> _PROBLEM SET_:
a. Answer these questions from the AWS credentials passage below, one per line:
(i) Which environment variable can be exported to choose a profile?
(ii) Which STS command is named for using IAM User credentials with MFA?
(iii) What version string is given in the sample configuration?
b. Using the AWS credentials passage below, decide whether each statement agrees with it. Answer yes or no, and quote the words that settle it.
(i) If compute resources are configured with IAM, the plugin uses those roles on its own.
(ii) The session_name field under role_to_assume is required.
(iii) The configuration for Cost Usage Reports data goes in a .json file.
c. Resume the AWS credentials passage below, starting right after its final line.

> _PASSAGE TO READ_:

■ ■ ■ ■ ■ ■ ■

For information about obtaining credentials, see the AWS guide.
Here are example contents for a credentials file:
[default]
aws_access_key_id = YOUR_ACCESS_KEY_ID
aws_secret_access_key = YOUR_SECRET_ACCESS_KEY
You can also specify credentials for a different profile, and instruct CloudQuery to use the credentials from this profile instead of the default one.
For example:
[myprofile]
aws_access_key_id = YOUR_ACCESS_KEY_ID
aws_secret_access_key = YOUR_SECRET_ACCESS_KEY
Then, you can either export the AWS_PROFILE environment variable (On Linux/Mac, similar for Windows):
export AWS_PROFILE=myprofile
or, configure your desired profile in the local_profile field:
local_profile: myprofile

IAM Roles for AWS Compute Resources #

The plugin can use IAM roles for AWS compute resources (including EC2 instances, Fargate and ECS containers). If you configured your AWS compute resources with IAM, the plugin will use these roles automatically. For more information on configuring IAM, see the AWS docs here and here.

User Credentials with MFA #

In order to leverage IAM User credentials with MFA, the STS "get-session-token" command may be used with the IAM User's long-term security credentials (Access Key and Secret Access Key). For more information, see here.
aws sts get-session-token --serial-number <YOUR_MFA_SERIAL_NUMBER> --token-code <YOUR_MFA_TOKEN_CODE> --duration-seconds 3600
Then export the temporary credentials to your environment variables.
export AWS_ACCESS_KEY_ID=<YOUR_ACCESS_KEY_ID>
export AWS_SECRET_ACCESS_KEY=<YOUR_SECRET_ACCESS_KEY>
export AWS_SESSION_TOKEN=<YOUR_SESSION_TOKEN>

Assuming a Role #

If you need to assume a role (e.g. for cross-account access), configure the role_to_assume field in the spec.
role_to_assume:
  arn: arn:aws:iam::123456789012:role/YourRole # required
  session_name: YourSessionName # optional
  external_id: YourExternalId # optional

Configuration #

To configure CloudQuery to extract Cost Usage Reports data, create a .yml file in your CloudQuery configuration directory with the following configuration.
kind: source
spec:
  name: awscur
  path: cloudquery/awscur
  version: "v1.0.3"
  tables: ["*"]
  destinations: ["postgresql"]

  spec:
    bucket: "<BUCKET_NAME>"
    region: "<REGION>"

■ ■ ■ ■ ■ ■ ■

> _DATA PROVIDED_:
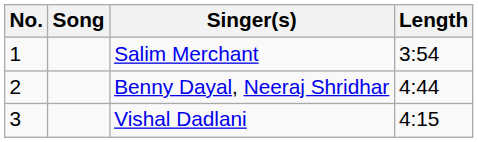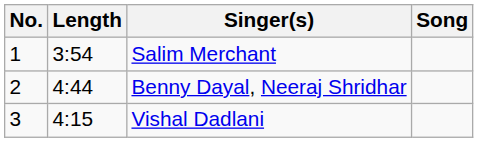columns swapped: Song <-> Length
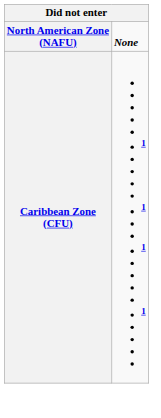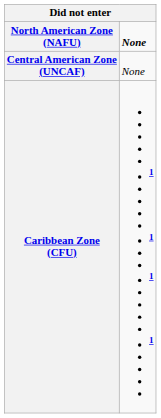+ row: Central American Zone (UNCAF) | None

■ ■ ■ ■ ■ ■ ■

> _ANSWER SET_:
a.
(i) AWS_PROFILE
(ii) "get-session-token"
(iii) "v1.0.3"

b.
(i) Yes: "If you configured your AWS compute resources with IAM, the plugin will use these roles automatically."
(ii) No: "session_name: YourSessionName # optional"
(iii) No: "create a .yml file in your CloudQuery configuration directory"

c.
    reports:
      - path: "<PATH_PREFIX_1>"
        name: "my-report-v1"
Based on the configuration, the plugin will sync all parquet files in the defined prefix, to a table named my-report-v1.
The plugin supports both legacy and 2.0 cost usage report formats, as long as those are synced as separate reports.

Incremental Syncing #

The AWS CUR plugin supports incremental syncing. This means that only new files will be fetched from S3 and loaded into your destination. This is done by keeping track of the time of the last sync and comparing it against the last modified date of each file to only fetch new files. This assumes that S3 files are immutable. To enable this, backend_options must be set in the spec (as shown below). This is documented in the Managing Incremental Tables section.

Configuration #

kind: source
spec:
  name: awscur

  path: cloudquery/awscur
  registry: cloudquery
  version: "v1.0.3"
  tables: ["*"]
  destinations: ["postgresql"]
  
  backend_options:
    table_name: "cq_state_awscur"
    connection: "@@plugins.postgresql.connection"

  spec:
    bucket: "<BUCKET_NAME>"
    region: "<REGION>"
    
    # Optional parameters
    # path_prefix: ""
    # rows_per_record: 500
    # concurrency: 50

Spec #

This is the (nested) spec used by the AWS CUR source plugin.
  • bucket (string) (required)
    The name of the S3 bucket that contains cost usage report files.
  • region (string) (required)
    The AWS region of the S3 bucket.
  • reports ([]Report) (required)
    A list of reports to sync.
  • local_profile (string) (optional) (default: will use current credentials)
    Local profile to use to authenticate this account with. Please note this should be set to the name of the profile.
    For example, with the following credentials file:
    [default]
    aws_access_key_id=xxxx
    aws_secret_access_key=xxxx
    
    [user1]
    aws_access_key_id=xxxx
    aws_secret_access_key=xxxx
    local_profile should be set to either default or user1.
  • rows_per_record (integer) (optional) (default: 500)
    Amount of rows to be packed into a single Apache Arrow record to be sent over the wire during sync.
  • concurrency (integer) (optional) (default: 50)
    Number of objects to sync in parallel. Negative values mean no limit.
  • role_to_assume (RoleToAssume)
    If specified will use this to assume the role for access to the S3 bucket.

Report #

  • path (string) (required)
    The path prefix that will limit the files to sync for this report.
  • name (string) (optional) (default: path prefix value)
    The table name to use for the report, defaults to the path prefix value. The name will be sanitized to ensure it is a valid table name.

RoleToAssume #

  • arn (string) (required)
    The ARN of the role to assume.
  • session_name (string) (optional)
    The session name to use when assuming the role.
  • external_id (string) (optional)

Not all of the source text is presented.